**Stored data entries**
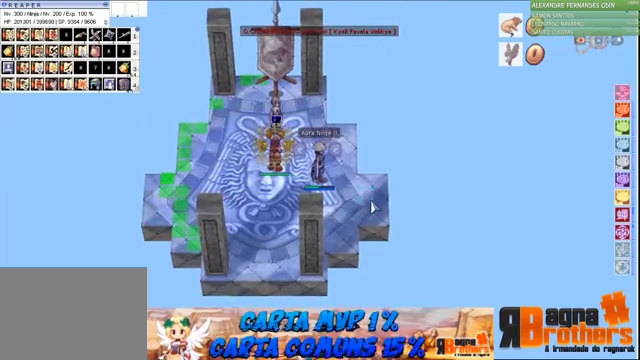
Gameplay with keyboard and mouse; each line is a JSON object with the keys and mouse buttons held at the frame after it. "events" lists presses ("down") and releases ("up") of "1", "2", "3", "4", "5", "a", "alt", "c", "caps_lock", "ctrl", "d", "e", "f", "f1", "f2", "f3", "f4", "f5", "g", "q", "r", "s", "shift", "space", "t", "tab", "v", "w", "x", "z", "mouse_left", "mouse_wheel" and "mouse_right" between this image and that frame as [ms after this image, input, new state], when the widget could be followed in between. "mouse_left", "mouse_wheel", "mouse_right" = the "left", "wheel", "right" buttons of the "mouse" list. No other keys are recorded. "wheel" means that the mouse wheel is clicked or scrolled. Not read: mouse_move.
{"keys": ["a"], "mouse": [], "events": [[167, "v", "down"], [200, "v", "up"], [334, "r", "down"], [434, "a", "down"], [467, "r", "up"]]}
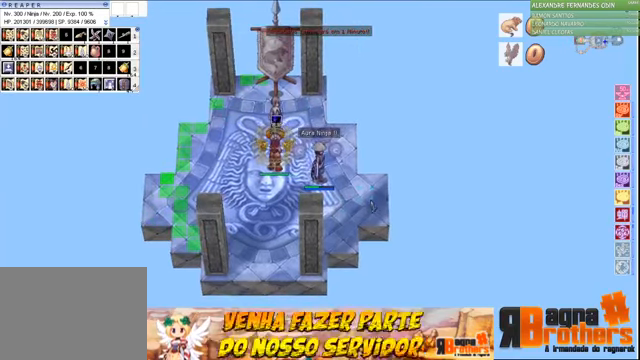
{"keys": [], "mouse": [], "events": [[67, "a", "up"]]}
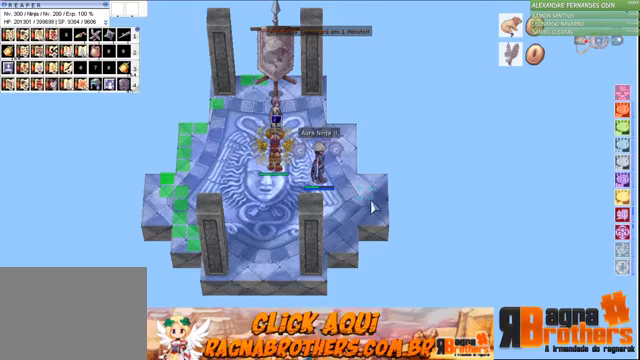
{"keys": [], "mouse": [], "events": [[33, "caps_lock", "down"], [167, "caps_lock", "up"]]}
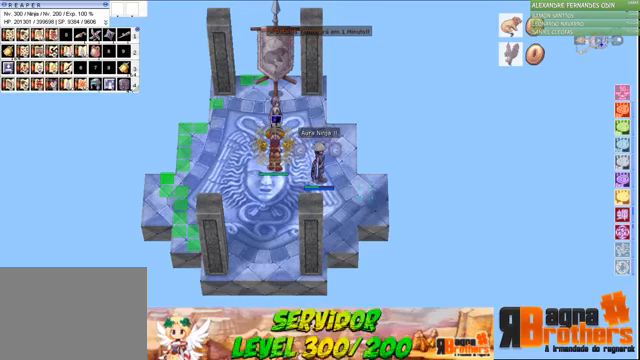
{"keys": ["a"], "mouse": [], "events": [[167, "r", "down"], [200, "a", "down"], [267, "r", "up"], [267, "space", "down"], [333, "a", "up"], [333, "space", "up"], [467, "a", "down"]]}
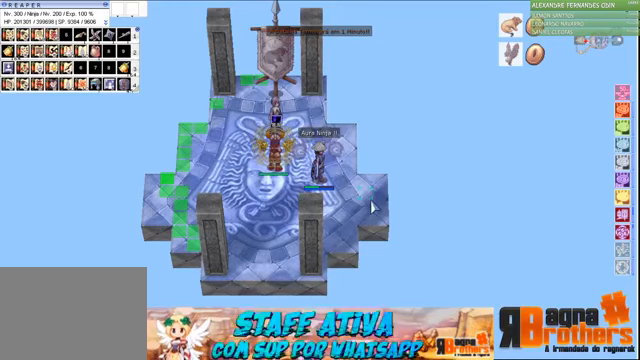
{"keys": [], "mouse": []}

--

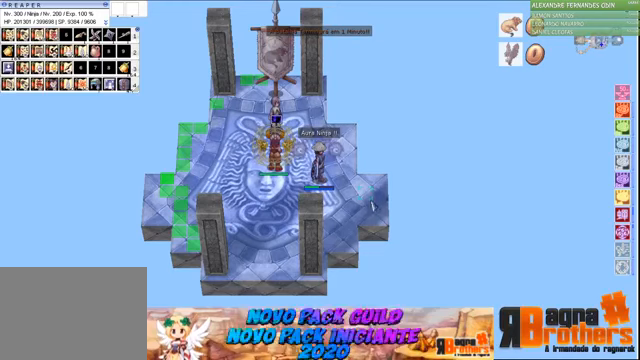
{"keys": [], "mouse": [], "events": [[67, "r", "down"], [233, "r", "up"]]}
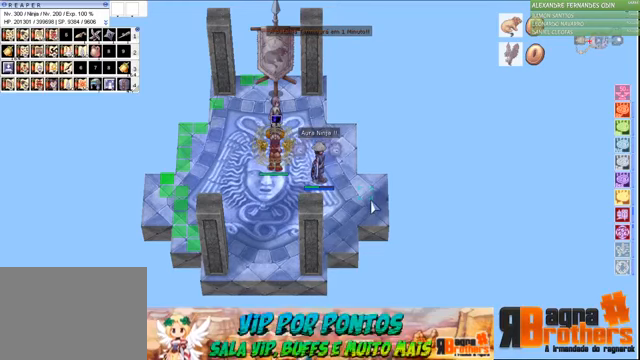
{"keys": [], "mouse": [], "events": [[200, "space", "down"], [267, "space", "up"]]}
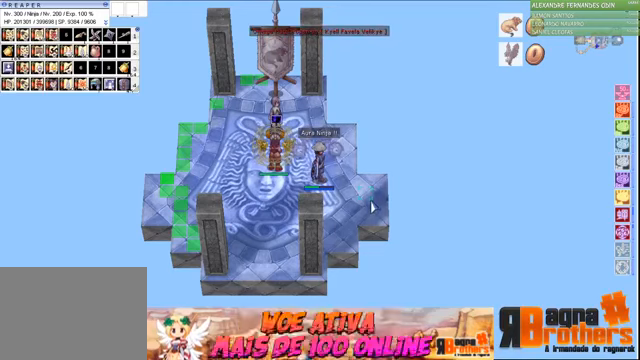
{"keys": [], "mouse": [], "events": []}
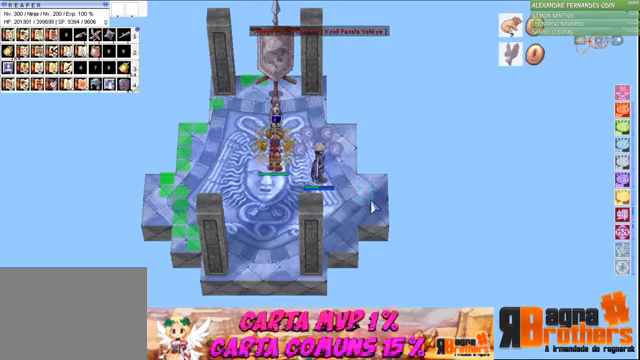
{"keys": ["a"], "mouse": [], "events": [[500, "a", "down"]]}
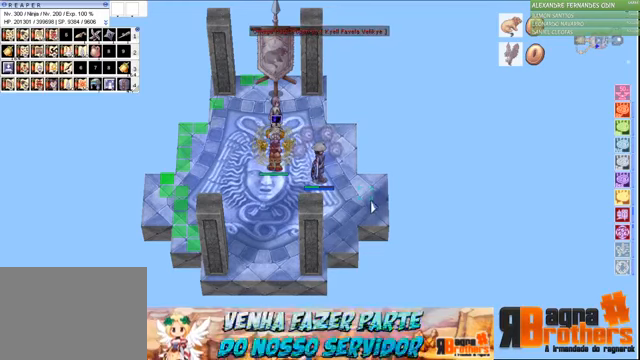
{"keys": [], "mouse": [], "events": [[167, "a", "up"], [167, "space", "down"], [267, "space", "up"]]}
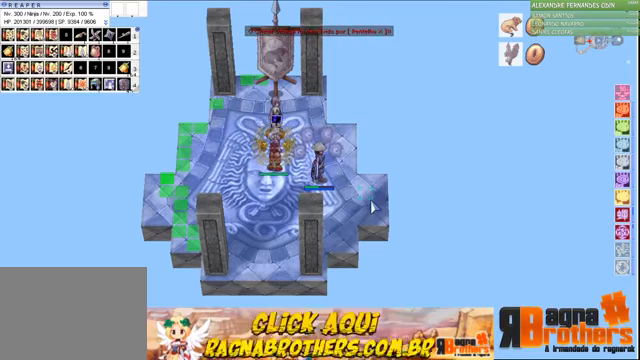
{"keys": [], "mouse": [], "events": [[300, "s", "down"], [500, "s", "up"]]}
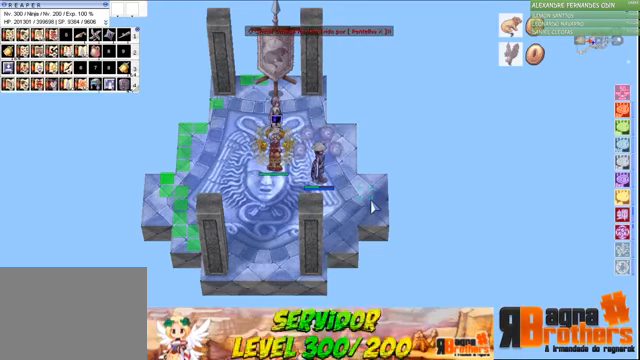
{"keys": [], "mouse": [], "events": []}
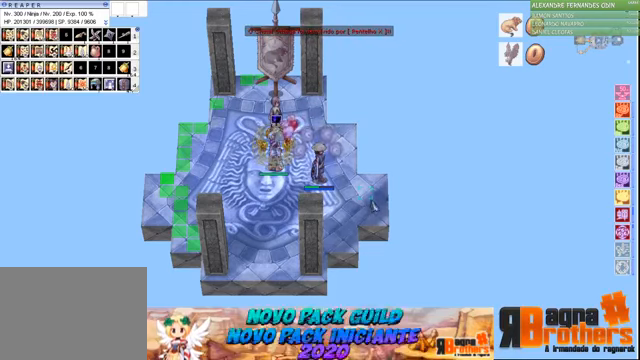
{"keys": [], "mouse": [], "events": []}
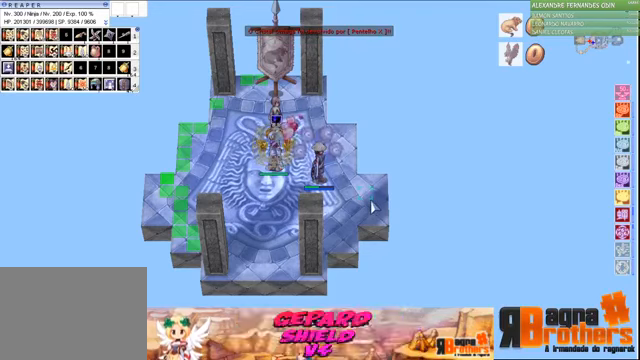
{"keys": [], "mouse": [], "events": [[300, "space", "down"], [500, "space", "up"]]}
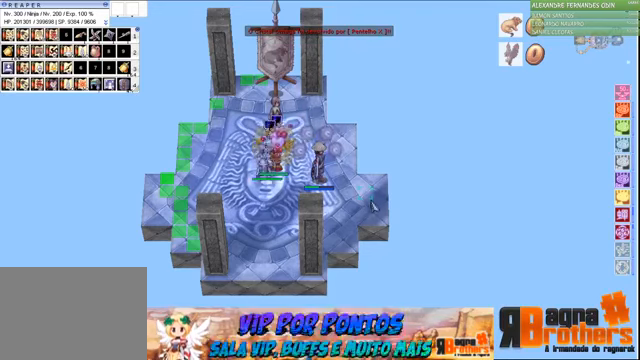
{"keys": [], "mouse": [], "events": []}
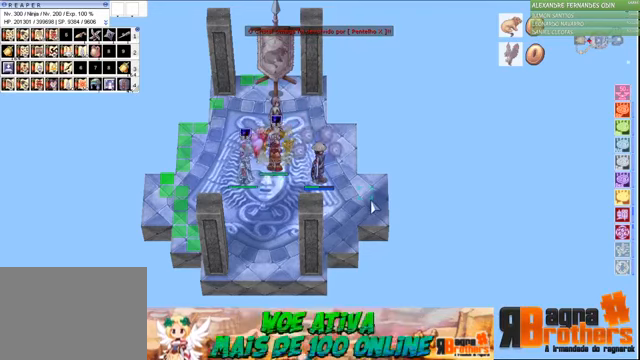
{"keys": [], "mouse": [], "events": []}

**What is being asked**
Which lines of the records above contain the word "space"? Report each one.

**Task output**
Gameplay with keyboard and mouse; each line is a JSON object with the keys and mouse buttons held at the frame after it. "events" lists presses ("down") and releases ("up") of "1", "2", "3", "4", "5", "a", "alt", "c", "caps_lock", "ctrl", "d", "e", "f", "f1", "f2", "f3", "f4", "f5", "g", "q", "r", "s", "shift", "space", "t", "tab", "v", "w", "x", "z", "mouse_left", "mouse_wheel" and "mouse_right" between this image and that frame as [ms after this image, input, new state], when the widget could be followed in between. "mouse_left", "mouse_wheel", "mouse_right" = the "left", "wheel", "right" buttons of the "mouse" list. No other keys are recorded. "wheel" means that the mouse wheel is clicked or scrolled. Not read: mouse_move.
{"keys": ["a"], "mouse": [], "events": [[167, "r", "down"], [200, "a", "down"], [267, "r", "up"], [267, "space", "down"], [333, "a", "up"], [333, "space", "up"], [467, "a", "down"]]}
{"keys": [], "mouse": [], "events": [[200, "space", "down"], [267, "space", "up"]]}
{"keys": [], "mouse": [], "events": [[167, "a", "up"], [167, "space", "down"], [267, "space", "up"]]}
{"keys": [], "mouse": [], "events": [[300, "space", "down"], [500, "space", "up"]]}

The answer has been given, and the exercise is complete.